Task to carry out ::
From the records below, work out how many lines contain "Online". Reply with that number alone.

━━━━━━━━━━━━━━━━

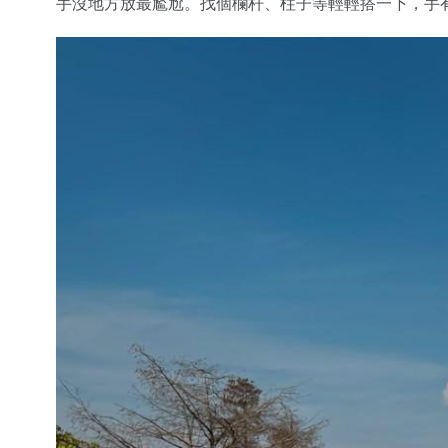
手沒地方放最尷尬。找個欄杆、柱子等輕輕搭一下，手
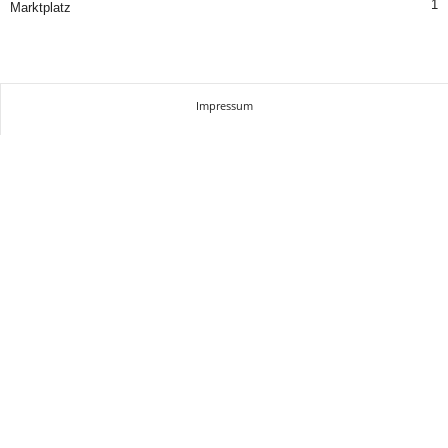
1
Marktplatz
Impressum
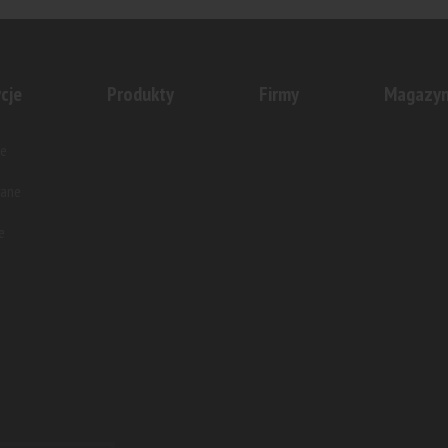
cje
Produkty
Firmy
Magazy
e
wane
e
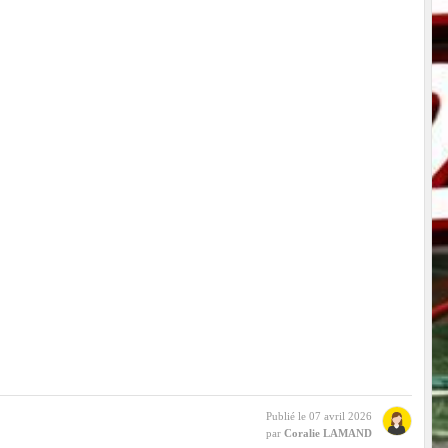
Publié le
07 avril 2026
par
Coralie LAMAND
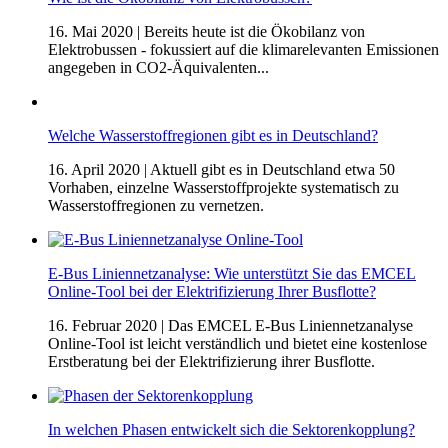
16. Mai 2020
| Bereits heute ist die Ökobilanz von
Elektrobussen - fokussiert auf die klimarelevanten Emissionen
angegeben in CO2-Äquivalenten...
Welche Wasserstoffregionen gibt es in Deutschland?
16. April 2020
| Aktuell gibt es in Deutschland etwa 50
Vorhaben, einzelne Wasserstoffprojekte systematisch zu
Wasserstoffregionen zu vernetzen.
E-Bus Liniennetzanalyse: Wie unterstützt Sie das EMCEL
Online-Tool bei der Elektrifizierung Ihrer Busflotte?
16. Februar 2020
| Das EMCEL E-Bus Liniennetzanalyse
Online-Tool ist leicht verständlich und bietet eine kostenlose
Erstberatung bei der Elektrifizierung ihrer Busflotte.
In welchen Phasen entwickelt sich die Sektorenkopplung?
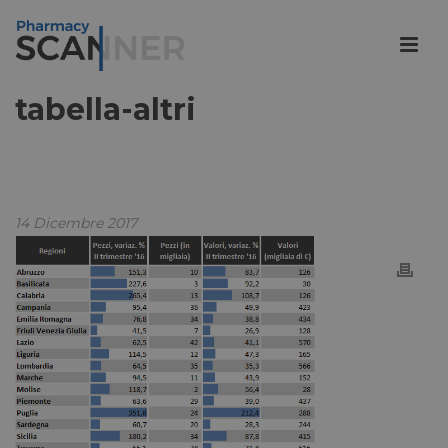
tabella-altri
14 Dicembre 2017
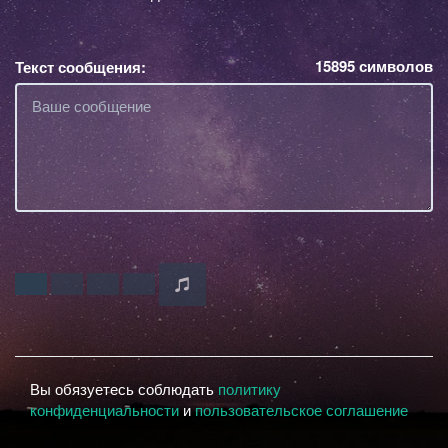
15895
символов
Текст сообщения:
Вы обязуетесь соблюдать
политику
конфиденциальности
и
пользовательское соглашение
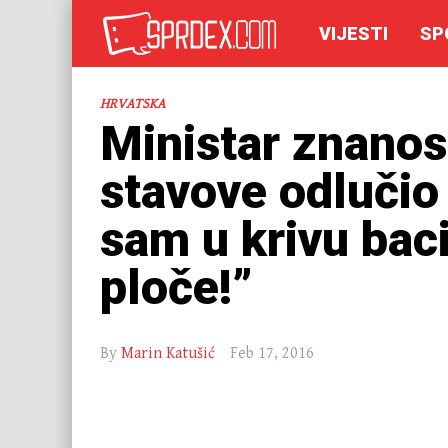
VIJESTI
SP
HRVATSKA
Ministar znanos
stavove odlučio
sam u krivu baci
ploče!”
By
Marin Katušić
Feb 17, 2016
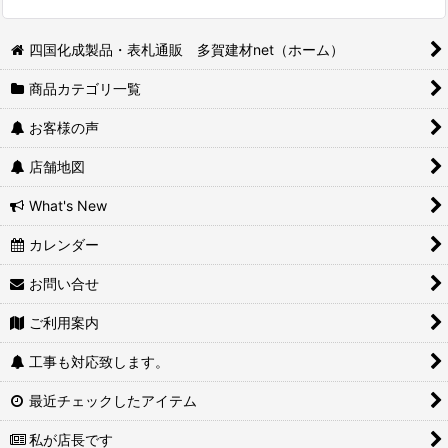
四国化成製品・表札通販 多賀建材net（ホーム）
商品カテゴリ一覧
お客様の声
店舗地図
What's New
カレンダー
お問い合せ
ご利用案内
工事も対応致します。
最近チェックしたアイテム
私が店長です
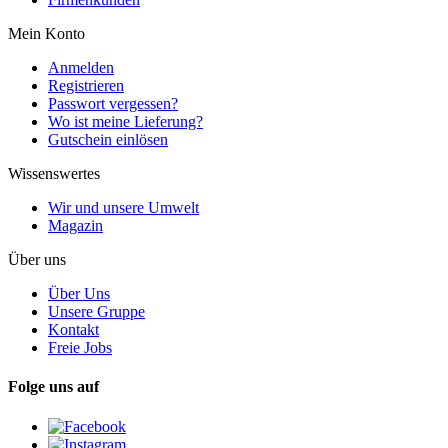
Mein Konto
Anmelden
Registrieren
Passwort vergessen?
Wo ist meine Lieferung?
Gutschein einlösen
Wissenswertes
Wir und unsere Umwelt
Magazin
Über uns
Über Uns
Unsere Gruppe
Kontakt
Freie Jobs
Folge uns auf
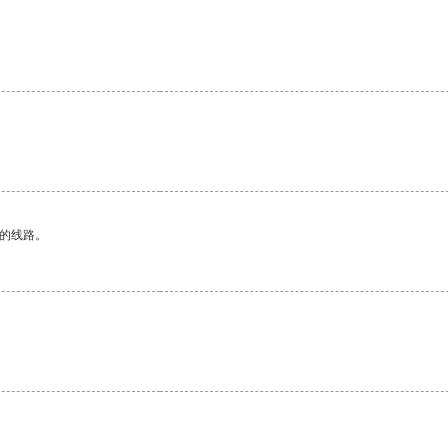
区的线路。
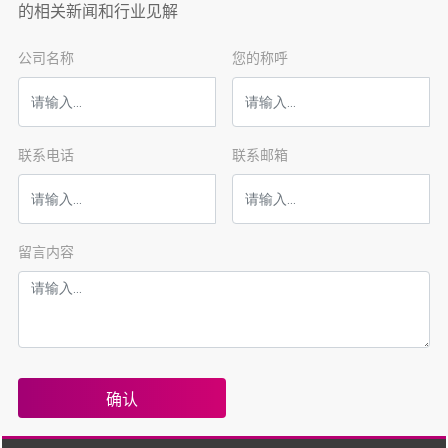
的相关新闻和行业见解
酸锰作微量元素肥料其含
量可稍低。
公司名称
您的称呼
联系电话
联系邮箱
留言内容
确认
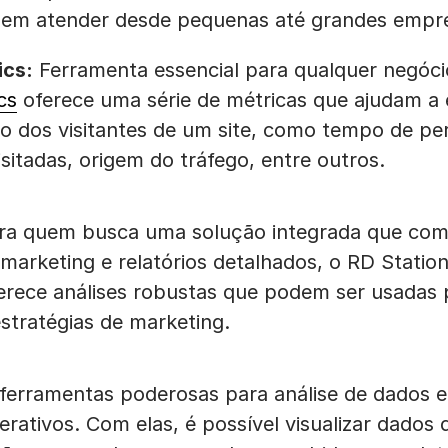
em atender desde pequenas até grandes empr
ics:
Ferramenta essencial para qualquer negócio
cs
oferece uma série de métricas que ajudam a 
 dos visitantes de um site, como tempo de pe
sitadas, origem do tráfego, entre outros.
ra quem busca uma solução integrada que co
arketing e relatórios detalhados, o RD Statio
ferece análises robustas que podem ser usadas 
tratégias de marketing.
ferramentas poderosas para análise de dados e
rativos. Com elas, é possível visualizar dados 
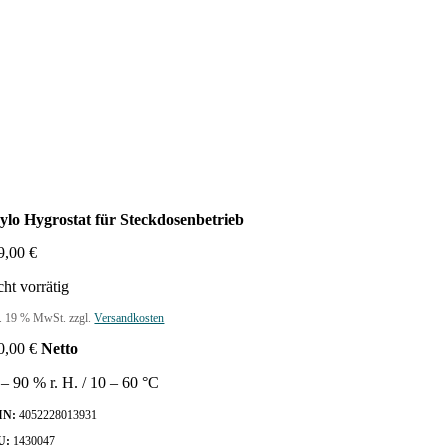
ylo Hygrostat für Steckdosenbetrieb
9,00
€
cht vorrätig
l. 19 % MwSt.
zzgl.
Versandkosten
0,00
€
Netto
 – 90 % r. H. / 10 – 60 °C
IN:
4052228013931
U:
1430047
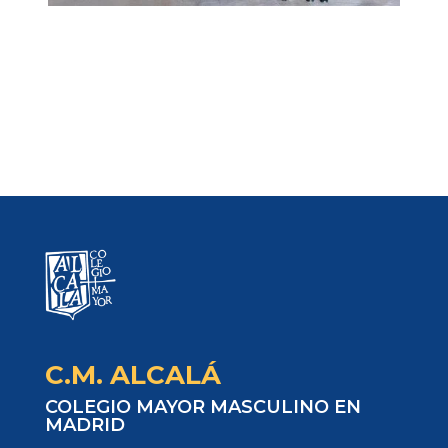
C.M. ALCALÁ
COLEGIO MAYOR MASCULINO EN
MADRID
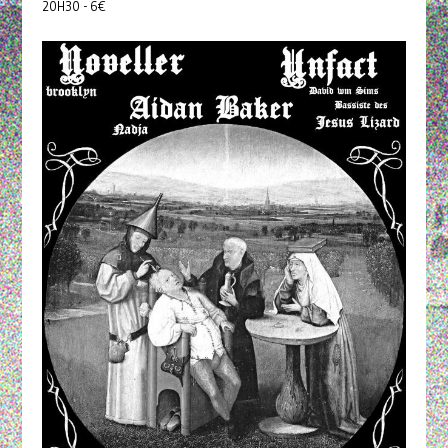
20H30 - 6€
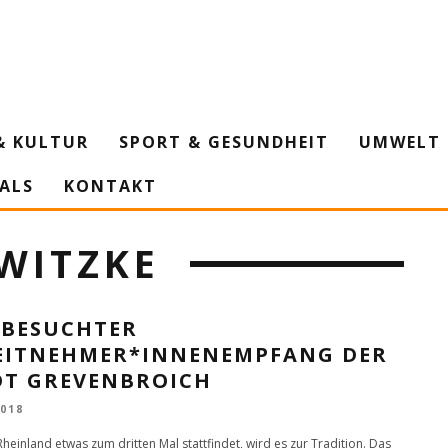
& KULTUR
SPORT & GESUNDHEIT
UMWELT 
IALS
KONTAKT
WITZKE
 BESUCHTER
EITNEHMER*INNENEMPFANG DER
DT GREVENBROICH
2018
heinland etwas zum dritten Mal stattfindet, wird es zur Tradition. Das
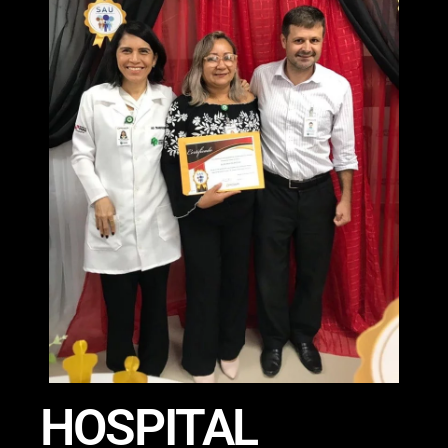
HOSPITAL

━━━━━━━━━━━━━━━━

Result of this exercise ::
2